The shores of the Adriatic have always been involved in intense maritime traffic.
Between 800 and 1300, in spite of the great diversity of populations and governments, and in spite of the frequent wars and struggles between peoples, strong links were established among the centres on both shores of the sea. In particular, from the 13th century on, the Republic of Venice began to make its name with an increasing trading power rather than political power. Destined to become a point of reference, or at the least a point of greater exchanges of languages and artistic phenomena, Venice was linked to the oriental Byzantine world which it acknowledged as its most active centre of economic and artistic interests.
The links between Venice and Byzantium were to lead to rich and varied artistic production with the contribution of eastern artists from Greece and Dalmatia up to the early fifteenth century. In subsequent centuries Venice opened up to new languages.
Venice’s relations with the East were always close: the eastern countries were regular ports of call for the whole duration of the Republic.
Between 800 and the year 1000 Venice intensified and developed sea traffic, reaching increasingly distant ports: this paved the way to Venice’s fortune and its control of the seas towards the East, augmenting its power and authority. The three great powers of the day were the Teutonic empire in central Europe, the Greek empire between the coasts of Asia Minor and the Balkans, and the Arab empire: three empires of different structures but each of them motivated by great religious power and a firmness of ideals that went beyond the strictly political.
Rivalry notwithstanding, the German and Byzantine empires shared a common ideal: awareness of being the legitimate heirs of the Roman empire, continuers of the Eastern and Western empires. When in the 9th century Venice took to the seas with the negligible power of an independent Republic dedicated to trade, the problem of the Arabs (then known as “Saracens“) scarcely affected it.
Venice’s basic political line was oriented towards Byzantium, due to an irrepressible attraction felt for the most active centre of its economic interests, of art, of splendour and of a theocratic conception of government.
In art, as in every other aspect of its life, Venice was born Byzantine and essentially remained so for centuries. Political, social and commercial relationships, its geographical location and the character of its people all linked Venice with the East, right from the earliest centuries of its existence. Later when its constitution grew stronger and trade increasingly intensified, Venice began to be enriched by works, and here too it was influenced by the East and Byzantium as well as by other places where Byzantine art flourished (Ravenna, Grado, Parenzo). Artists were brought from the East to reproduce typically Byzantine models, works and mosaics.
This bond was also aided by the absence of a strong classical tradition and the lack of relations with the Italic civilisation on the mainland. Venice became the most typical oriental environment in the west.

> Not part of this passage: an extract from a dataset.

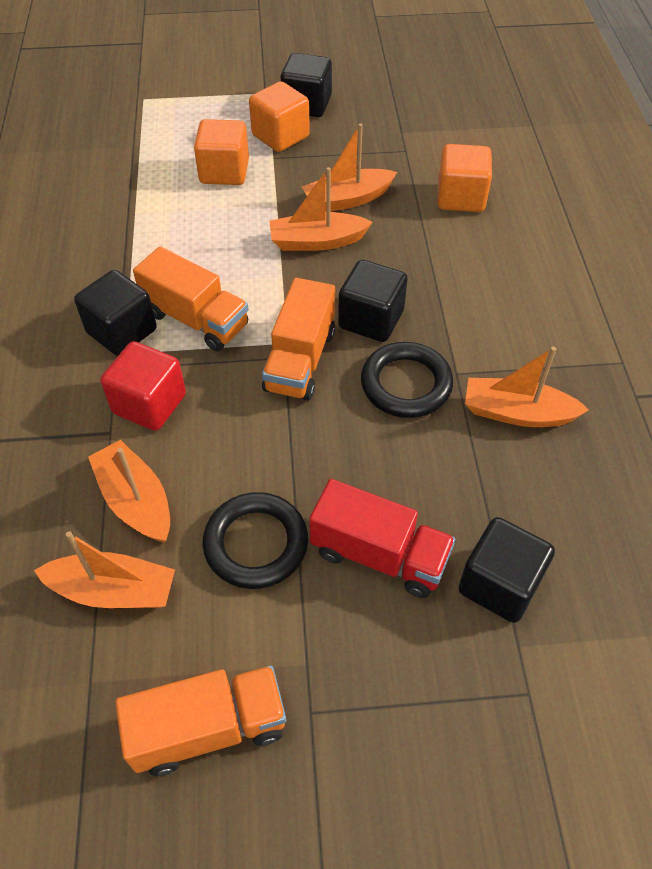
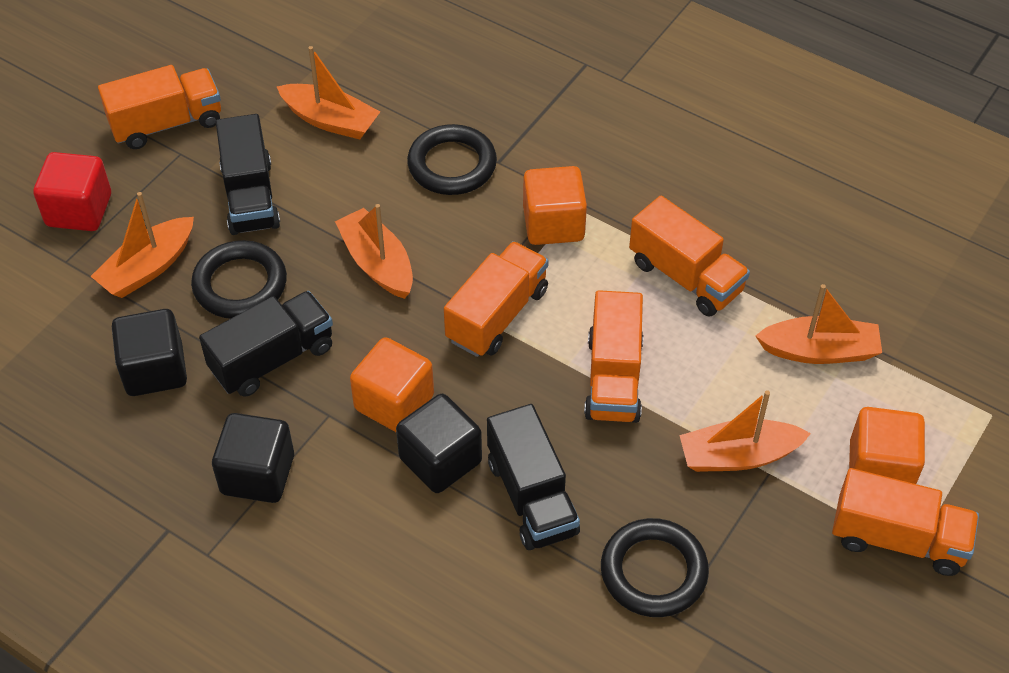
black cube: [74,270,157,356] [281,53,332,117] [338,260,408,342] [459,517,555,623] = 4 -> [112,309,187,396] [212,413,294,503] [396,394,482,493] = 3
black ring: [202,492,308,589] [361,342,453,418] = 2 -> [191,240,287,319] [407,124,497,195] [601,518,709,617] = 3
black truck: none = 0 -> [199,291,333,397] [216,114,280,235] [487,404,580,550] = 3
orange truck: [115,666,286,776] [133,246,249,351] [262,278,335,401] = 3 -> [98,65,221,149] [444,241,549,357] [584,290,644,423] [629,196,750,317] [832,468,979,576] = 5
red truck: [309,479,455,598] = 1 -> none = 0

Until 1300 and beyond a very great deal of inspiration was drawn from schemes and models of oriental art, but over the following centuries this influence gradually weakened with the advent of other currents. The first city to give Venice artistic models and forms was Byzantium with the gold, enamels and gems of its court’s refined and luxurious art. Then between the 12th and 14th centuries it was the Arabic-Islamic civilisation that supplied Venice with new sources of inspiration and forms for its own creations.